There are several drawbacks with this construction.
- The maximum densities of the longitudinal wave are not where you
would expect them, namely at the extrema of the transversal wave.
- More seriously. There is a restriction on the maximum amplitude
$A$ of the transversal wave, namely $A < \lambda/(2\pi)$,
where $\lambda$ is the wavelength.
Proof of the latter. It's obvious from the picture that the slope of
the tangent line at any point of the transversal wave must be greater
than minus one. This requirement is most critical e.g. at half the wavelength. Hence:
$$
T(x) = A.\sin\left(\frac{2\pi}{\lambda} x \right) \quad \Longrightarrow \quad
T'(x) = A.\frac{2\pi}{\lambda} \cos\left(\frac{2\pi}{\lambda} x \right)
\quad \Longrightarrow \quad T'\left(\frac{\lambda}{2}\right) =
A.\frac{2\pi}{\lambda} \cos(\pi) = - A.\frac{2\pi}{\lambda} > -1
\quad \Longrightarrow \quad A < \frac{\lambda}{2\pi}
$$
Question. Are there better ways to construct longitudinal waves from transversal waves?

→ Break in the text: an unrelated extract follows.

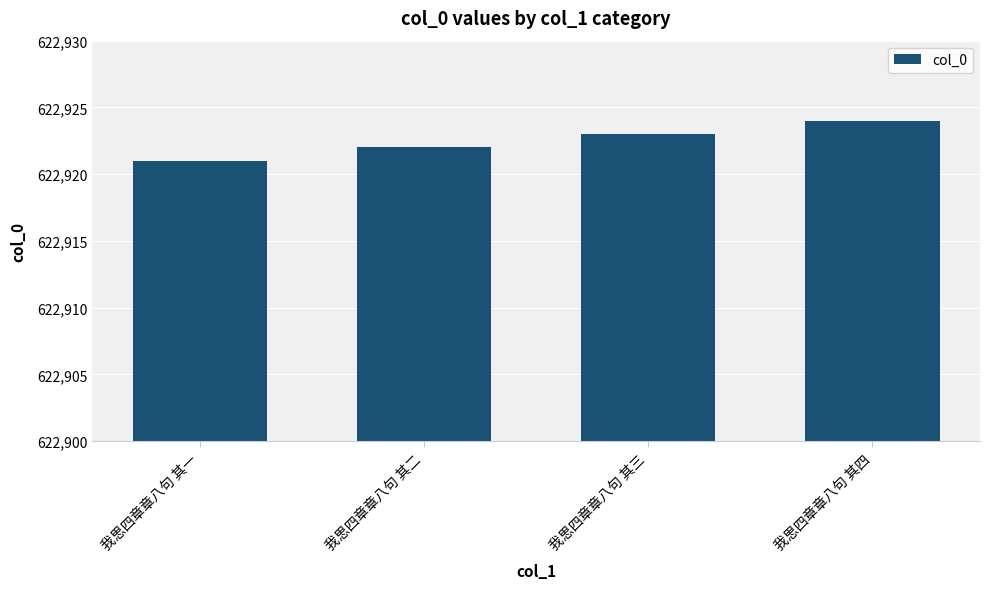

Reading left to right, extract all data points from this chart.

622921	622922	622923	622924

And is also it possible to do it the other way around: construct a (continuous)
transversal wave out of a (discrete) longitudinal wave? Here it is noted that the
longitudinal wave, in mathematical terms, is actually a monotone sequence of points
$x_k$ instead of a function.
After some thought, it seems that the comment by
dfeuer
is quite to the point: "what properties you want this construction to have?"

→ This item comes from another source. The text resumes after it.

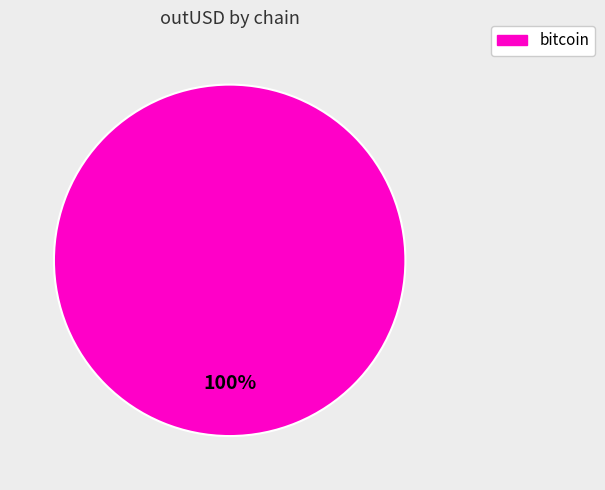

To the nearest percent, what percentage of the pie is bitcoin?

100%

A good question is half the answer. So here comes my wish list:
- the sequence of points $x_k$ must represent a longitudinal wave
- the sequence $x_k$ must must be monotonically increasing
- the construction must be independent of the discretization $\Delta$
A (sinusoidal) longitudinal wave is given by the formula:
$$x_k = k\Delta + A.\sin\left(\frac{2\pi}{\lambda}k\Delta\right) \quad ; \quad k \in \mathbb{N}$$
Which is generated exactly by the construction as presented in the question.
Monotonically increasing means that $x_{k+1} > x_k$ , giving:
$$(k+1)\Delta + A.\sin\left(\frac{2\pi}{\lambda}(k+1)\Delta\right) >
k\Delta + A.\sin\left(\frac{2\pi}{\lambda}k\Delta\right)$$
With help of the formula $\;\sin(p)-\sin(q)=2.\cos\frac{1}{2}(p+q).\sin\frac{1}{2}(p-q)\;$ we find:
$$\Delta + 2.A.\cos\left(\frac{2\pi}{\lambda}k\Delta + \frac{\pi}{\lambda}\Delta\right)

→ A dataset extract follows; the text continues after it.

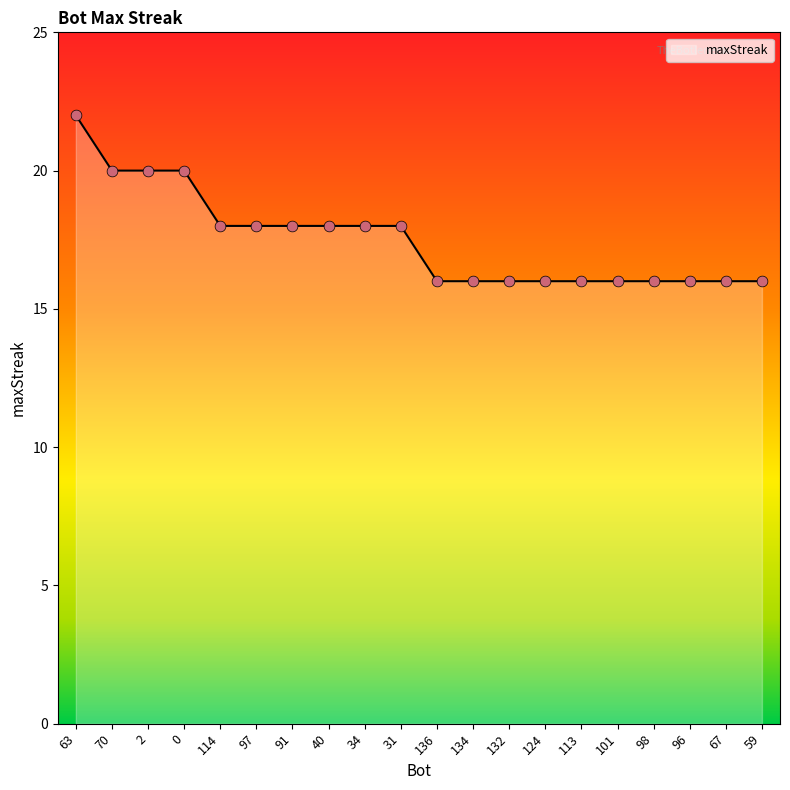

Approximately how many times larger is the value at 124 compared to 0?

0.8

.\sin\left(\frac{\pi}{\lambda}\Delta\right) > 0$$
This must be independent of $k$ in the first place. Worst case scenario:
$\;\cos\left(\frac{2\pi}{\lambda}k\Delta+\frac{\pi}{\lambda}\Delta\right) = -1\;$.
Giving, while anticipating a bit on the next requirement:
$$\Delta - 2.A.\left[\frac{\sin\left(\frac{\pi}{\lambda}\Delta\right)}{\frac{\pi}{\lambda}\Delta}\right]
\frac{\pi}{\lambda}\Delta > 0$$
Let's assume that the discretization $\Delta$ is reasonable with respect to the wavelength $\lambda$,
say $\Delta < \lambda/4$. This is no serious restriction. Then the worst case scenario for $\Delta$ is
that it becomes infinitesimally small. Because we know that
$$\frac{\sin\left(\frac{\pi}{\lambda}\Delta\right)}{\frac{\pi}{\lambda}\Delta} < 1 \qquad \mbox{and} \qquad
\lim_{\Delta \to 0} \frac{\sin\left(\frac{\pi}{\lambda}\Delta\right)}{\frac{\pi}{\lambda}\Delta} = 1$$
Consequently, if all of our wishes are fulfilled, there is a restriction on the amplitude of longitudinal waves,
exactly the same one as has already been derived in the question for the corresponding transversal wave.
And it is independent of the discretization $\Delta$:
$$\Delta - 2.A.\frac{\pi}{\lambda}\Delta > 0 \qquad \Longrightarrow \qquad A < \frac{\lambda}{2\pi}$$
Most astonishing is that I have never encountered this restriction anywhere in literature.